> _SELECTED EXTRACT_
>>

Clark rushed home to win for Lotus and Ford, nearly two minutes ahead of Jones’ year-old Lotus which was in deep trouble. It was running low on fuel, and with Andretti just 20-seconds astern, Parnell dared not stop to top-up. On the last lap, Jones zig-zagged his faltering car across the line, just managing to wash the last remaining dregs of fuel into the pick-up pipes, to hold off Andretti by just six seconds.
So the mercurial Rookie was third in his Indianapolis debut, winning a well-deserved Stark & Wetzel Rookie of the Year award, and also being voted Driver of the Year by the Hoosier Auto Racing Fans. They knew what they were talking about. He ended the season by winning the USAC National Championship, and he repeated this feat the following year.
Since then Mario Andretti has become Internationally-acknowledged as one of the most versatile and capable race drivers of all time. He has won on dirt and paved ovals; he has won stock car races on the high-banked super-speedways of the American deep south; he has won on road circuits in USAC Championship cars, long-distance sports car classics, in Formula 5000 and in Formula 1.
In 1969, he won the prestigious Indy 500, and in 1971 he won the South African Grand Prix. He is back in Formula 1, driving for the prime target in that now far-off Indianapolis 500 —for Parnelli Jones. His brand-new Maurice Phillippe-designed Vel’s Parnelli VPJ4 made its debut in ‘Super-Wop’s’ hands in the Canadian GP, and he perched it briefly on pole position for the United States GP at the Glen. Vel Miletich and Parnelli Jones now have their team poised to tackle a full World Championship season next year, and after their spoiled Watkins Glen performance, they obviously mean business.

<<

Records from a collection:
>>

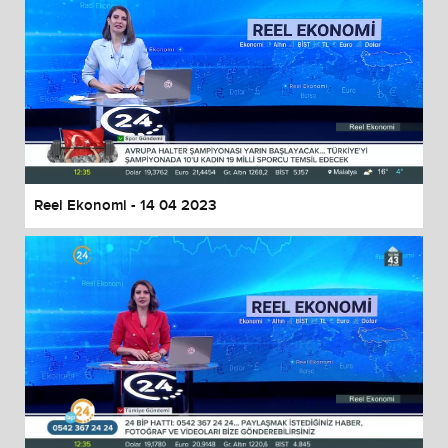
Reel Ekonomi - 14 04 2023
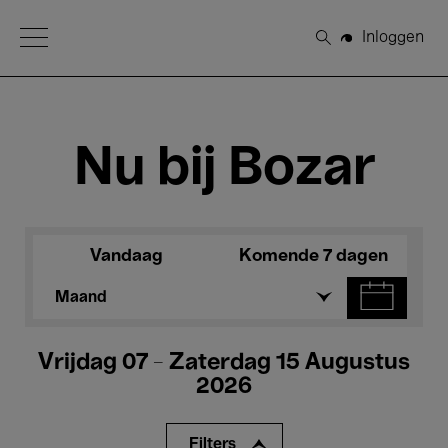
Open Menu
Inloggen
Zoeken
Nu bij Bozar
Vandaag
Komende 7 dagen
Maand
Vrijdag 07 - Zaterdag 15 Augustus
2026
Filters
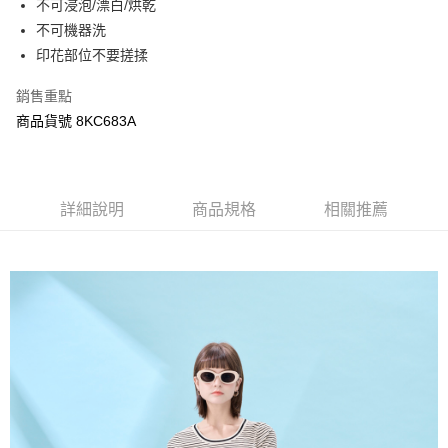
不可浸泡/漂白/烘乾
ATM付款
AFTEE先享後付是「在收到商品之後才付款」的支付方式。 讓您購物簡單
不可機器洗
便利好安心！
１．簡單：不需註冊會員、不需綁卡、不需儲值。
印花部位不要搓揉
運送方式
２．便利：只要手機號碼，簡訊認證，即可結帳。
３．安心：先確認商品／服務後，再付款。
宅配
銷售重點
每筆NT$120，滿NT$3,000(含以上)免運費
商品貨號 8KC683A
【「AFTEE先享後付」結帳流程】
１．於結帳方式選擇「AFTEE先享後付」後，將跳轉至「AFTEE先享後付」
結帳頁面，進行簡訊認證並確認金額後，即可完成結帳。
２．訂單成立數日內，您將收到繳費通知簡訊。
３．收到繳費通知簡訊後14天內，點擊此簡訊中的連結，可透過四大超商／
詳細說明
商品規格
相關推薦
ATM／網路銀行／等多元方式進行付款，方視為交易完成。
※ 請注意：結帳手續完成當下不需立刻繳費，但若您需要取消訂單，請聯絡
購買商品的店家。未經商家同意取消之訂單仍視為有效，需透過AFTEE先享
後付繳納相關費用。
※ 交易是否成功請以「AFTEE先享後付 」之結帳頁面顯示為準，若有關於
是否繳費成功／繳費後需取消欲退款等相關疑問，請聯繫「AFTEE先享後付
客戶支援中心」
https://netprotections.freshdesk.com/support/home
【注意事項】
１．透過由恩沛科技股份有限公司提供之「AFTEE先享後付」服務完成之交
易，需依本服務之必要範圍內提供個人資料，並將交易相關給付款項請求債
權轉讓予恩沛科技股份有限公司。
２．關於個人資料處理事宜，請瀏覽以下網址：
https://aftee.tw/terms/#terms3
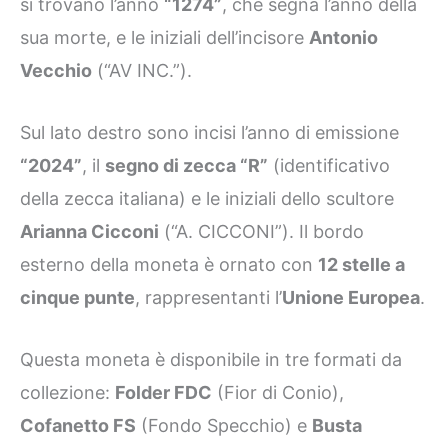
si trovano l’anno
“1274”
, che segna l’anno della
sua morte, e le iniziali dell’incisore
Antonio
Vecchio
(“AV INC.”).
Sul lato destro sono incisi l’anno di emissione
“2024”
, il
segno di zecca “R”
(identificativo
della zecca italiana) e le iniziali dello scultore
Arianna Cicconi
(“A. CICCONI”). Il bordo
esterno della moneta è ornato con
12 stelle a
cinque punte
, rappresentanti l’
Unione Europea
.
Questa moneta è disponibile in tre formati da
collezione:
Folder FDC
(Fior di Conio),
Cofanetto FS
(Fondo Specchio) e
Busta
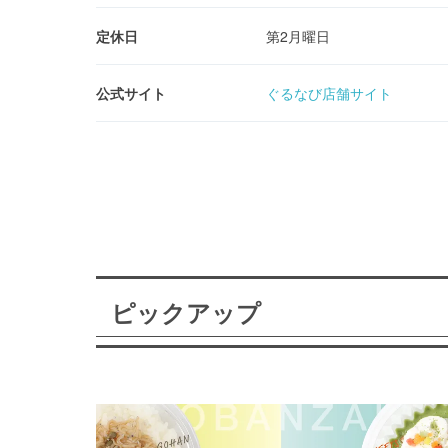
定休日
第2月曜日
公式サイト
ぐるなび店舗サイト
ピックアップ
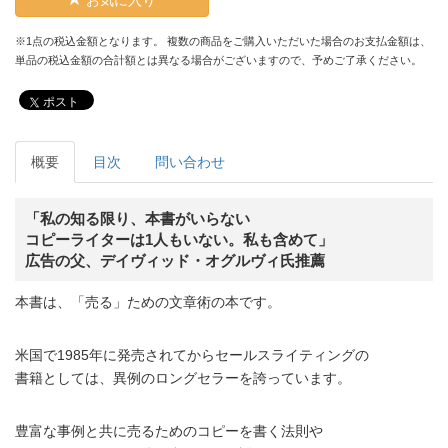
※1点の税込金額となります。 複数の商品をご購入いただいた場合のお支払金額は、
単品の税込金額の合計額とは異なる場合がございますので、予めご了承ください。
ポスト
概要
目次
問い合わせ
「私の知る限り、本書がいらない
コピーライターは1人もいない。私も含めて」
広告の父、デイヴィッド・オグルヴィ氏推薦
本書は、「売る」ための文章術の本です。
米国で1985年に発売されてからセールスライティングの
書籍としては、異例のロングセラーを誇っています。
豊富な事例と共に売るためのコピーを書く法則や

<<

> _ABOUT THIS TASK_
Reproduce the passage on Mario Andretti's racing career word for word, between "So the mercurial" and "in Formula 1.", inclusive.

> _ANSWER SECTION_
So the mercurial Rookie was third in his Indianapolis debut, winning a well-deserved Stark & Wetzel Rookie of the Year award, and also being voted Driver of the Year by the Hoosier Auto Racing Fans. They knew what they were talking about. He ended the season by winning the USAC National Championship, and he repeated this feat the following year.
Since then Mario Andretti has become Internationally-acknowledged as one of the most versatile and capable race drivers of all time. He has won on dirt and paved ovals; he has won stock car races on the high-banked super-speedways of the American deep south; he has won on road circuits in USAC Championship cars, long-distance sports car classics, in Formula 5000 and in Formula 1.